Develop advocacy skills: School systems and social settings are not accommodating to children with organically based behavior disorders. The teacher, the principal, the Scout leader, the swim teacher, etc. may understand that the child has FAS, but will not likely ‘put up’ with the apparent defiance and consistent breaking of rules for long. Just as the parent has to constantly teach and re-teach the child, the parent will also have to constantly teach and re-teach others who are involved in the child’s life.

Teach the child to substitute tracking for memory: Memory is often impaired in children who were pre-natally exposed to alcohol. Therefore, teaching him how to track his day may support or enhance memory. Tracking is done by recalling the events of the last hour (eventually expanded to the last day) by beginning with “What clothes were you wearing?” “What shoes were on your feet?” “Where did you go?” “Who did you talk to first?” “What did you talk about?” “Then who did you see?” Have the child touch his fingers as he does this, as if he was counting each memory. The conversation does not have to be stilted and artificial, but it does have to be lead by the parent and focused on helping the child to describe, in sequence, what happened over a specific period of time. After a few months, or years, of regular practice with the technique, the child will generally transfer this skill to other situations requiring sequential recall.

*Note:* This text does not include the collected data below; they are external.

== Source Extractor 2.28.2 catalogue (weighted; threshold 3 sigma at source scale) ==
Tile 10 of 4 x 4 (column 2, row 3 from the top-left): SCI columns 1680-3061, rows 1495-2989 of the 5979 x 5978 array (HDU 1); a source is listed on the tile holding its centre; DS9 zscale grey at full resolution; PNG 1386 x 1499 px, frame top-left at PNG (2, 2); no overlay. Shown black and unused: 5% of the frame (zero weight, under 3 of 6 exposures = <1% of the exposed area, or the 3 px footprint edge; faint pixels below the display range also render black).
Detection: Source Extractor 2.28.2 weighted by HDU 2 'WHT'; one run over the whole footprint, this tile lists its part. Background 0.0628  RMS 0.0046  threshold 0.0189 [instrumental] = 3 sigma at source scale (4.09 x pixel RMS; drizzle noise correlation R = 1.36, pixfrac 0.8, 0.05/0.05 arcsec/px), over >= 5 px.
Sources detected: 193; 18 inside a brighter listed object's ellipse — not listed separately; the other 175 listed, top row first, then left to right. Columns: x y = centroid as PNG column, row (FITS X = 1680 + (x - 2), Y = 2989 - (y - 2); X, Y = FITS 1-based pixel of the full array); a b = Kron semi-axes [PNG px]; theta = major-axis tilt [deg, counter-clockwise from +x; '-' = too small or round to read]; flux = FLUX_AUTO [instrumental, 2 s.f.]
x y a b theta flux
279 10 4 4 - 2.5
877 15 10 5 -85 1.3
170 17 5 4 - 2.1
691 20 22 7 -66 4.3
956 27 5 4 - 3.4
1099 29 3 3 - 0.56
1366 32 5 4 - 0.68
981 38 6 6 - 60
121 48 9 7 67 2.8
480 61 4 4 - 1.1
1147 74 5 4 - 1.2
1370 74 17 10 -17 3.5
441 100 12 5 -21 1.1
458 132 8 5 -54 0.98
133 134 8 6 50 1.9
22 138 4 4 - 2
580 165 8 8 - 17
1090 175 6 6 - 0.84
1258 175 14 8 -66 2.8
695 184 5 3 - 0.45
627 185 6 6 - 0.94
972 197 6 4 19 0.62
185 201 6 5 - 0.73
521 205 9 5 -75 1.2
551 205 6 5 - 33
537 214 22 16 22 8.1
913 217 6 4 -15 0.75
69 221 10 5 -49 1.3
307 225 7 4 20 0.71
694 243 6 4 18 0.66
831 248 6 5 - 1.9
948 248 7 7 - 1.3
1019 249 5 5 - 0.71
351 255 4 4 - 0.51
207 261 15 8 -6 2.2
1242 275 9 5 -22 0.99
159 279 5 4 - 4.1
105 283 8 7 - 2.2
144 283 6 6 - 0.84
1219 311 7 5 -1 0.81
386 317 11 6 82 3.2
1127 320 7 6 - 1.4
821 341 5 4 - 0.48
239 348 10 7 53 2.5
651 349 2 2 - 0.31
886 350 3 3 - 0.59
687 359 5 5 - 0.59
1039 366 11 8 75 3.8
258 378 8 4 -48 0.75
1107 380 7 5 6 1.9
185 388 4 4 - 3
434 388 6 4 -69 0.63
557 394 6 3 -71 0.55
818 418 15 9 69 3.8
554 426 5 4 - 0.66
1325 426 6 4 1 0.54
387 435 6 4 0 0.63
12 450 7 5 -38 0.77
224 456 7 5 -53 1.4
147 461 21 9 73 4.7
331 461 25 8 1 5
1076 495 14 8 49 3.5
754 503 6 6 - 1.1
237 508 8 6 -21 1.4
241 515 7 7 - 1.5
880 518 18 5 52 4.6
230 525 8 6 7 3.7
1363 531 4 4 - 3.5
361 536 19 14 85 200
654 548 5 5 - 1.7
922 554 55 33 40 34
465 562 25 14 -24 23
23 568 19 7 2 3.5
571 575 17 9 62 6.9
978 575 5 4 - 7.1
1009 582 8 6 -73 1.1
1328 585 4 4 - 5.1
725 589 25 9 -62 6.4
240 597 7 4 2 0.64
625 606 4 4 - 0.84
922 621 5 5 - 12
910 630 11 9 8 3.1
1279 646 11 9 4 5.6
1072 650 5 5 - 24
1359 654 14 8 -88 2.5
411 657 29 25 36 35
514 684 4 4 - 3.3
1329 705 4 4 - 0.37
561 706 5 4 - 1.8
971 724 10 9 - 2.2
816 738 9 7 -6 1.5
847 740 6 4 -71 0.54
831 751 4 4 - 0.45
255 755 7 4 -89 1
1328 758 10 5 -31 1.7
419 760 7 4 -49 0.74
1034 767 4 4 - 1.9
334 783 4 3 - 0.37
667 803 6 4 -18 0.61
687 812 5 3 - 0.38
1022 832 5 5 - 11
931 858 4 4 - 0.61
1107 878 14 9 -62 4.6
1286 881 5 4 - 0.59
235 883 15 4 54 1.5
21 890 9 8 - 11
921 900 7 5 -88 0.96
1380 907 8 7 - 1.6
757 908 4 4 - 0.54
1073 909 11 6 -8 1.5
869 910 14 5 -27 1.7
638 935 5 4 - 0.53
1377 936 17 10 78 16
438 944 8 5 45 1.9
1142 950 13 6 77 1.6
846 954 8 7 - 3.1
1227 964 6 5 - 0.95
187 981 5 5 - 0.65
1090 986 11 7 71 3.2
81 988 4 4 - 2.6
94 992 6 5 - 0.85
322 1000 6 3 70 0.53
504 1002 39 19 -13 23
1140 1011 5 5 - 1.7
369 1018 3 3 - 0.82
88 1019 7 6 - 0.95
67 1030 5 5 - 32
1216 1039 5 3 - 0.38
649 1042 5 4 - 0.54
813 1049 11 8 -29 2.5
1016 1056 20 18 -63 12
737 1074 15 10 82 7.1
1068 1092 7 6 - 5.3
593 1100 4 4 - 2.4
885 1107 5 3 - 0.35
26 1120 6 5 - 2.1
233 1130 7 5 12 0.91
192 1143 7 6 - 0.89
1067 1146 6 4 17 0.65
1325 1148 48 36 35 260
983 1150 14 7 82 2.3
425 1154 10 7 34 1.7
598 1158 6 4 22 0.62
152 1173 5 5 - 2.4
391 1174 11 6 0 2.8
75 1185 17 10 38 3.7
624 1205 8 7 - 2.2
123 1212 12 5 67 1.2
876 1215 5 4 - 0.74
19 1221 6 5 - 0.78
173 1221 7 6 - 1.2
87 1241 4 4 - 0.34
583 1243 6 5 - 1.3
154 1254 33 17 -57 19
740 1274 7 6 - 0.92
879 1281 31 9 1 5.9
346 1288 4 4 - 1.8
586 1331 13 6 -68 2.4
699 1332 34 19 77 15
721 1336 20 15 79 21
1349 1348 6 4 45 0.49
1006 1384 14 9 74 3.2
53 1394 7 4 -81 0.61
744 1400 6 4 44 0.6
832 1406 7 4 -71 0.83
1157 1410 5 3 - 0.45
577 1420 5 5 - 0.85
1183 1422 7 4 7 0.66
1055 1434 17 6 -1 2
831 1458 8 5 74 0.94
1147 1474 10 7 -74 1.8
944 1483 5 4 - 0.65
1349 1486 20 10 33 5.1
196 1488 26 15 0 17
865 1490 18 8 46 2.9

Say something positive to the child about herself at least once every day: This will help both the parent and the child remember that she is loved. It will also help the parent gain perspective on the days when it is difficult to feel the love for the child.

Be aware that some of the symptoms can be modified, but none will ever go away: These are lifelong problems and the parent may have to provide emotional, and perhaps financial support to the child even when he is an adult. This may include helping him to parent his own children, helping him to find and maintain a living situation, and helping him to get through life in general.

Plan for over stimulation: Children and youth with FAS may be easily over stimulated. When this occurs, have a pre-existing plan for dealing with the consequent behaviors. For example, the two weeks before Christmas are often a problem because the normal routine is varied at home and at school and the excitement of the holidays can increase over active and non-compliant behaviors. To counter this, find activities that will absorb some of the energy. The family may wish to go to the local recreation center for a swim each night. This allows the child or youth to yell without being told to be quiet, and facilitates the use of large muscle groups and gets the child tired.

Teach choice: Children with FAS rarely make a thought out, reasoned choice. Most of what parents consider to be a choice is actually an automatic response from the child. To teach choice, show him an apple and an orange and ask him which he likes best, why he likes it, and what are the differences between the two. Show him two shirts and ask the same questions. Show him two toy cars and ask the same. Look at two computer games and ask the same. This can be done informally when helping the child dress in the morning, or at snack time, or at play time. This should be done over a period of years so the child can integrate the task of considering different factors before coming to a decision.